站在旁邊聽對話的高長江不禁目瞪口呆,啥時候坐館和馮太醫這麼熟了?

張口朋友,閉口友誼的,他高長江追隨這麼多年,也沒這待遇啊!

對此高長江敢百分之百的斷定,坐館一定是有什麼圖謀了!

馮曙無奈的說:「我隻是想求大官人為犬子主持公道,我應該付出多少銀子?」

高長江搖了搖頭,按住了馮曙的肩膀,不客氣的說:「你還是走吧!」

林泰來伸出手指著馮曙,嘆道:「馮太醫,馮太醫,到底我做了什麼,讓你這麼的不尊重我?

如果你以朋友的身分來找我,那麼傷害令郎的雜碎就會受到懲戒。

令郎的敵人也就是我的敵人,那麼他們就會害怕令郎。」

為了兒子的前途,馮曙別無辦法,低頭改了稱呼說:「請坐館幫忙。」

他曾經以為,兒子考中秀才後可以清清白白的混士林,不想再和涉黑的林家有所牽扯。

但是沒想到,文壇也能這麼黑,到頭來還是要找林坐館求公道。

林泰來滿意的點了點頭,「很好,我會為令郎討回公道。」

讓馮曙離開後,林泰來對高長江問道:「馮夢龍是怎麼回事?」

高長江答道:「我對文壇的事情沒有太過於關注,不過確實聽說馮夢龍遭到了大量貶低和排斥。」

林泰來又問道:「與文家有沒有關係?」

文家就是文征明的文家,因為文征明徒子徒孫實在太多,號稱蘇州文壇的半壁江山。

現在的蘇州文壇領袖、天下第一布衣詩人王稚登,就是文征明的關門弟子。

高長江猶豫著說:「現在沒有直接證據表明,與文家直接相關。」

林泰來笑道:「文家未來希望所在、文征明的曾孫文震孟與馮夢龍同齡吧?

聽說文震孟今年也入學了,算是在文壇出道了吧?

可惜同城有個馮夢龍,早三年就入學了,似乎比文震孟更少年天才啊。

如此看來,這兩人算是同一生態位的直接競爭對手。

若是廢了馮夢龍,文震孟就是獨一無二的蘇州文壇天才少年了。」

高長江:「」

若天下陰謀論共一石,坐館腦子裡就有一石二,別人還倒欠坐館二鬥。

難怪坐館剛才對馮夢龍他爹張口朋友閉口友誼,原來是為了肇事尋求藉口。

林泰來信手在桌案上翻了翻,把張鳳翼的名帖翻了出來,對高長江說:「下一位有請靈墟先生!」

張鳳翼,文征明晚年忘年交、蘇州三張兄弟之一、林泰來名義業師張幼於的親大哥、蘇州書畫市場最大操盤手、著名戲曲家,號稱曲不離口。

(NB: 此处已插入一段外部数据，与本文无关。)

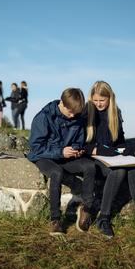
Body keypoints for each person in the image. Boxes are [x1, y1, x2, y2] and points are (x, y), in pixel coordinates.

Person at [85, 81, 135, 238]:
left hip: (111, 155)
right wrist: (111, 151)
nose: (98, 104)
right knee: (120, 170)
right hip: (94, 158)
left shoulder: (115, 112)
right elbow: (85, 146)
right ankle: (103, 218)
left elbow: (120, 142)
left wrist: (125, 150)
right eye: (95, 100)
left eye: (102, 100)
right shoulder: (87, 112)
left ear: (110, 98)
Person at [27, 87, 97, 235]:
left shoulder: (77, 117)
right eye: (70, 112)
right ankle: (55, 219)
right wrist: (60, 152)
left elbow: (79, 141)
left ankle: (86, 209)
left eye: (76, 112)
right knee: (56, 172)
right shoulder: (43, 117)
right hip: (44, 157)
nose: (73, 116)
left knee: (90, 166)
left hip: (66, 156)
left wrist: (78, 150)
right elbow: (35, 148)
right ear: (62, 104)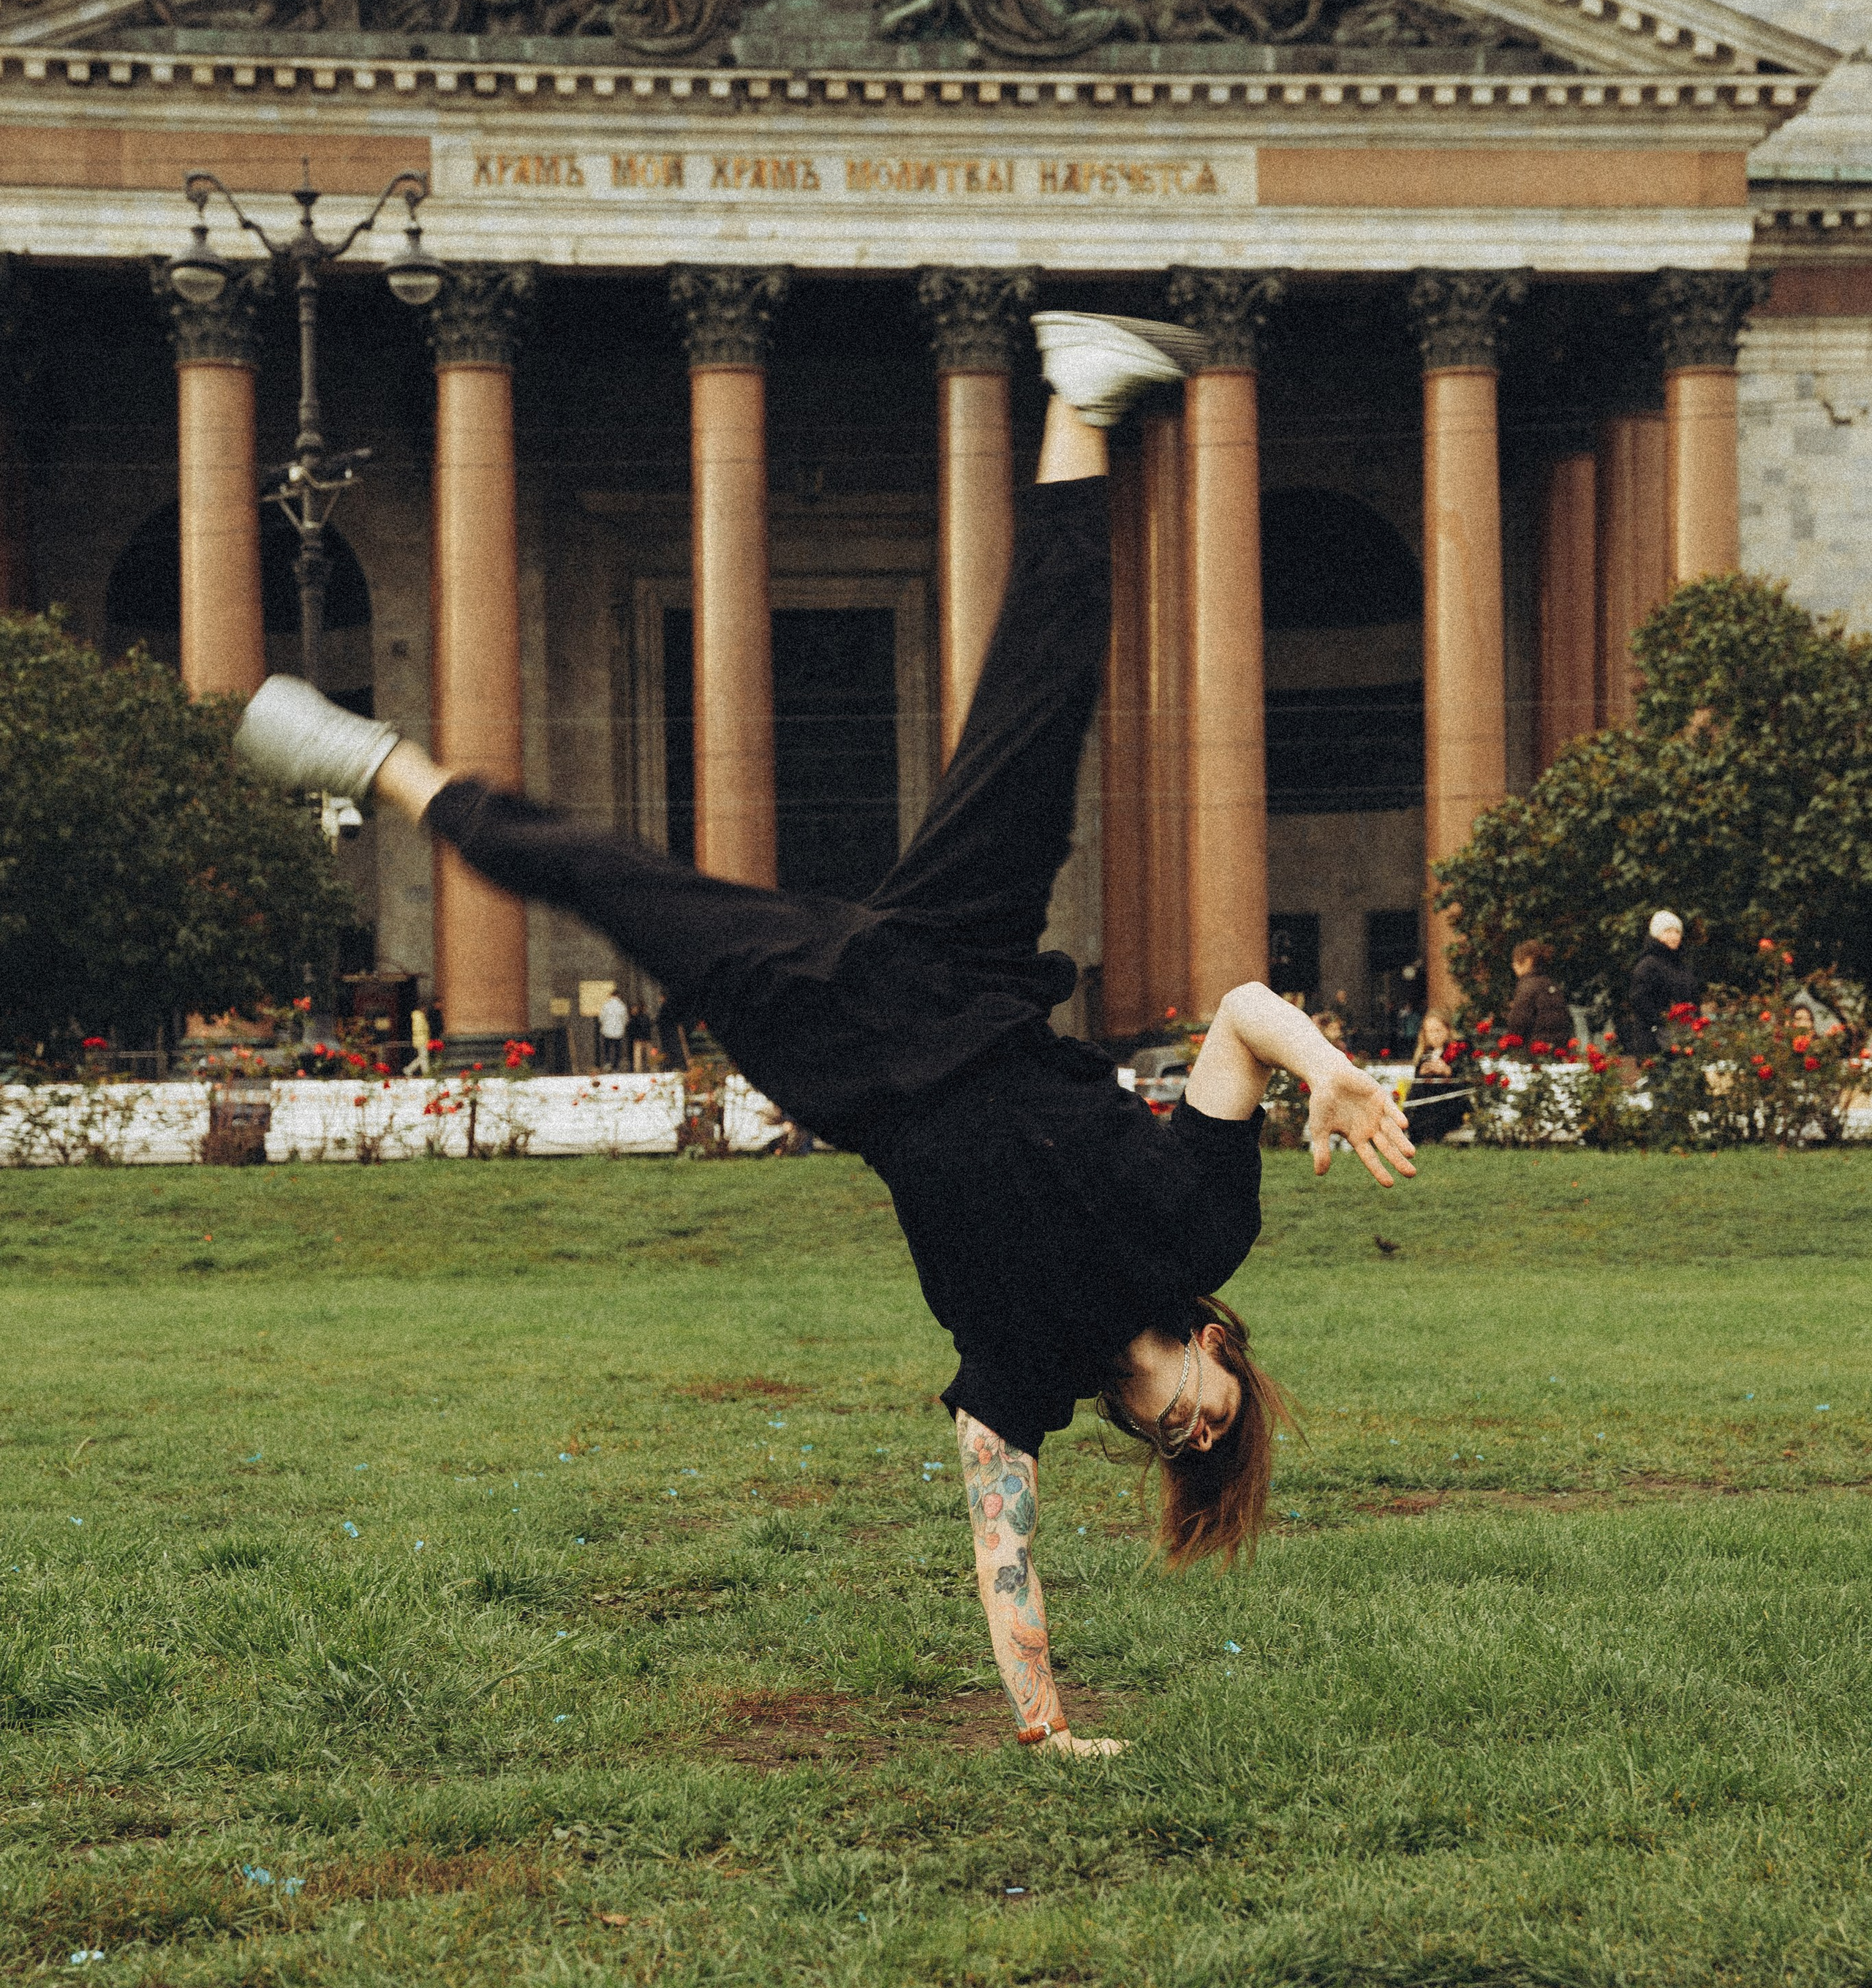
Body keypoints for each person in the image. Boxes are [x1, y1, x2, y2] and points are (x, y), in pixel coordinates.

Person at [234, 312, 1415, 1759]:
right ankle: (1079, 397)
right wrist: (1331, 1069)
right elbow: (1236, 1013)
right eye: (1225, 1419)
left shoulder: (1018, 1373)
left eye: (1190, 1455)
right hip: (962, 965)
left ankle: (387, 766)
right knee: (1035, 708)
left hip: (845, 1043)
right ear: (1225, 1359)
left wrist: (1042, 1726)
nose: (1196, 1430)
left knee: (626, 888)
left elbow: (1002, 1554)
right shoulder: (1201, 1229)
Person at [1628, 910, 1697, 1059]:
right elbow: (1640, 1001)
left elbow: (1693, 998)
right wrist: (1664, 1020)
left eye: (1677, 932)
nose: (1674, 936)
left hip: (1684, 1038)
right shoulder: (1647, 966)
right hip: (1656, 1043)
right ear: (1657, 935)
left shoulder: (1682, 966)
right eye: (1668, 931)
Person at [1403, 1010, 1471, 1143]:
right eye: (1431, 1032)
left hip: (1449, 1104)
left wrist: (1447, 1071)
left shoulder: (1459, 1050)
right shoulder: (1424, 1055)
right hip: (1426, 1104)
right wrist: (1422, 1075)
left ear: (1448, 1030)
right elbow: (1415, 1088)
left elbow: (1468, 1079)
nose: (1435, 1036)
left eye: (1438, 1030)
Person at [1504, 941, 1571, 1050]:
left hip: (1535, 1051)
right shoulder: (1552, 984)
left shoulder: (1528, 987)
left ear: (1528, 961)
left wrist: (1509, 1046)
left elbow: (1518, 1023)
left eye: (1517, 961)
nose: (1514, 966)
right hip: (1559, 1050)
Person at [595, 990, 628, 1072]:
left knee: (607, 1048)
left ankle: (607, 1063)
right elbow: (625, 1019)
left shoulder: (606, 1005)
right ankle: (616, 1066)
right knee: (617, 1049)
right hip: (619, 1031)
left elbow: (601, 1018)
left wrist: (604, 1025)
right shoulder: (622, 1006)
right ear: (619, 996)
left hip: (607, 1030)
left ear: (611, 995)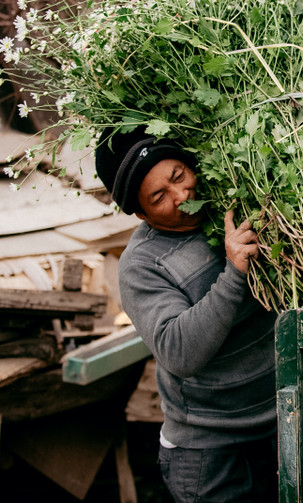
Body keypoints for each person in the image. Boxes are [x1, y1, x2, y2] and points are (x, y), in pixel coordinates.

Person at [94, 127, 278, 503]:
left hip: (283, 425)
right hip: (210, 453)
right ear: (141, 213)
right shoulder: (141, 265)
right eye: (159, 196)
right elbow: (180, 353)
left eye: (178, 176)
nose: (181, 195)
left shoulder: (234, 205)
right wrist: (233, 273)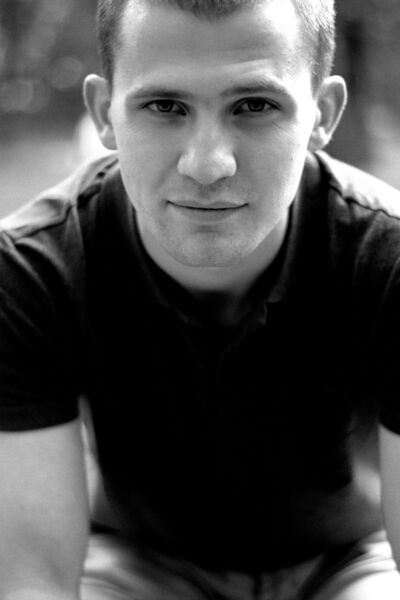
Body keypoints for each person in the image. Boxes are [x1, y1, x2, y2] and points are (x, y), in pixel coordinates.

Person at [1, 0, 400, 598]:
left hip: (350, 561)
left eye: (255, 105)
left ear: (322, 113)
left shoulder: (390, 259)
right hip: (139, 564)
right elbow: (35, 582)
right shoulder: (31, 269)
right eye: (165, 106)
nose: (208, 165)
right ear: (104, 113)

當然目前他最重要的一個身份是——林大官人在蘇州文壇的具體代言人。

林泰來問道:「靈墟先生啊,聽說馮夢龍月初雅集上被人羞辱了?」

張鳳翼答道:「確有此事。」

林泰來帶著殺氣說:「當時參與的人都有誰,你寫個詳細情況給我。」

張鳳翼疑惑的說:「為了一個馮夢龍,似無必要吧?」

隻要還存在名利,在文壇每天都會有這種事發生,你林大官人管得過來嗎?

若要說馮夢龍是府學同窗,但府學同窗還有一百多個呢。

林泰來又道:「也不完全是為了馮夢龍討公道,聽說那些人還辱罵了當年的提學官房寰,稱之為房倭瓜。」

張鳳翼下意識的說:「當年房提學的口碑確實很爛,公認為近幾十年最爛的一個提學官」

如果不是房提學人品那麼爛,別人又怎麼會用房提學譏諷馮夢龍不配入學?

說到這裡,張鳳翼突然又想起,林大官人和馮夢龍似乎同年為秀才房提學人品再爛,那也是林大官人的道試座師。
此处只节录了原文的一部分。